Youtube kanalımızda gerçekleştirdiğimiz, ardından web sitemizin ŞantiyeTV sayfalarında ve Şantiye®nin basılı versiyonunda yayınladığımız “10 Soruda” isimli canlı yayın serimizin 6 Kasım 2025 Perşembe günkü konusu “XPS Yalıtım Malzemesi”, konuğu ise Ravago Bina Çözümleri XPS Ürün Grubu Satış ve Pazarlama Direktörü Gökhun Kurt oldu. Kurt programda, XPS ısı yalıtım malzemesiyle ilgili teknik bilgileri; söz konusu malzemenin yapıların hangi bölümlerinde, ne amaçla kullanıldığını; diğer yalıtım malzemelerine kıyasla ne tür avantaj ve dezavantajlara sahip olduğunu; kullanıcıya, tasarımcıya, uygulamacıya ve çevreye ne tür katkılar sunduğunu; XPS ısı yalıtım malzemesiyle ilgili yürütülen araştırma ve geliştirme faaliyetlerinin ne yönde ilerlediğini; ısı yalıtımının önemini; pazarla ile ilgili güncel bilgileri ve inşaat sektörü hakkındaki değerlendirme, görüş ve önerilerini Şantiye® okurlarıyla paylaştı.
* BU ÖZEL İÇERİĞİ, ŞANTİYE TV'DEN VE ŞANTİYE®NİN YOUTUBE KANALINDAN DA İZLEYEBİLİRSİNİZ
1) XPS Isı Yalıtım Levhası hakkında bilgi alabilir miyiz? Temel işlevi nedir, ne zamandır hayatımızda?

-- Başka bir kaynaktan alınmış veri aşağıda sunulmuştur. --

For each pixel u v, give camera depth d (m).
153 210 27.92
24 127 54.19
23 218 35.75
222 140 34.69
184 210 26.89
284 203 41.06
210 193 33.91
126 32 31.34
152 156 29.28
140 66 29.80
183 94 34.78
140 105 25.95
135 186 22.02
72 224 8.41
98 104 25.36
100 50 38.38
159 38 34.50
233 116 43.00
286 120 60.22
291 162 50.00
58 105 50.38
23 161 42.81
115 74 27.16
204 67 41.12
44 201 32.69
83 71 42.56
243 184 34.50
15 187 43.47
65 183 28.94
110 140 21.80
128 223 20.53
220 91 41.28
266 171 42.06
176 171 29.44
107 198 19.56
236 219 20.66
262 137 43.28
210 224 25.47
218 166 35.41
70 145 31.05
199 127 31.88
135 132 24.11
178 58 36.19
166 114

Ekstrüde Polistiren Köpük, yani kısaca XPS, 1940’lı yıllarda Amerika Birleşik Devletleri’nde üretilmeye başlanan bir malzeme. Dow Chemical tarafından askeri amaçlı yüzdürücü bir ekipman olarak tasarlanmış, nehir geçişlerinde askeri ekipmanın ve ağır yüklerin taşınmasında ciddi işlevleri olmuş ve zaman içinde farklı özellikleri keşfedilerek ısı yalıtımı amaçlı kullanılmaya başlanmış. Kapalı hücre yapısına sahip olduğundan bünyesine su geçirmemesi en önemli avantajlarından biri. 1960’lı yıllardan itibaren yapılarda enerji verimliliği önemli hale geldikçe XPS’in ısı yalıtım performansı da dikkat çekerek özellikle su ve nem ile temas eden yapı bölümlerinde kullanılmaya başlanmış. Nem ve su ile temasta hücrelerine su almaması XPS’i ısı yalıtımı konusunda çok avantajlı bir ürün haline getirmiştir. Onlarca yıl geçmesine rağmen özellikle su ile temasta kullanılabilecek herhangi bir alternatif çözüm şu ana kadar çıkmadı. Diğer taraftan yüksek taşıma kapasitesi, yükün altında uzun dönem de kalınlık kaybına uğramaması da ürünü ayrıcalıklı kılıyor.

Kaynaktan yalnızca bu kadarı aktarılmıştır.